Sibiya was inspired from an early age by ideas of the mystical and abstract as a result of frequent visits with his father to the Sangoma. The boy would ‘borrow’ some of the healers’ artefacts, attempt to recreate them at home, and return them promptly before anyone would notice their disappearance.
Sibiya grew up in the colourful neighbourhood of Sophiatown, but due to the politically motivated destruction of the area the 1950s, his family had to relocate to Soweto. He went to school in Hammanskraal where the young boy experimented with woodcarvings. Before completing his school education, Lucky introduced himself and some of his painted 'found' objects to Cecil Skotnes, who was at the time one of South Africa's foremost contemporary artists. Skotnes was head of the Polly Street Art Centre in Johannesburg and was eager to accept Sibiya as a private pupil.

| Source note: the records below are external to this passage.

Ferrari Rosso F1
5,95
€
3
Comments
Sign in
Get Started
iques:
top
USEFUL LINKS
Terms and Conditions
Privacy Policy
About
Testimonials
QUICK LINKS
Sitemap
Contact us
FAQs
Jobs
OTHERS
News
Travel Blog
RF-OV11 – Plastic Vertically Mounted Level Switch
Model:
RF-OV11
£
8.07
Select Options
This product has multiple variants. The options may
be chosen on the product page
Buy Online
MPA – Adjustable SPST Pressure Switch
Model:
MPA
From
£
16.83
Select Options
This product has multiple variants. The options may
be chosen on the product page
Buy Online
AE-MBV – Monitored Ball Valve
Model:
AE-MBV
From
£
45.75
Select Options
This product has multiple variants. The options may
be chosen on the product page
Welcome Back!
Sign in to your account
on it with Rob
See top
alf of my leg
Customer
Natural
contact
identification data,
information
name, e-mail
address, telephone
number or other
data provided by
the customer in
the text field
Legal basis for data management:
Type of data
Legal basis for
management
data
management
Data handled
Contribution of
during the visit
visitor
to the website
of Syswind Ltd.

Sibiya took folklore and traditional mediums and images to a new level of sophistication. However, they maintained their raw and ritualistic feel. Over time, his wood carvings evolved towards his distinctive engravings, coloured by rubbing powdered pigments into them.
Lucky Sibiya’s works are still some of the most distinct and desirable throughout the art community, and exhibited in many galleries.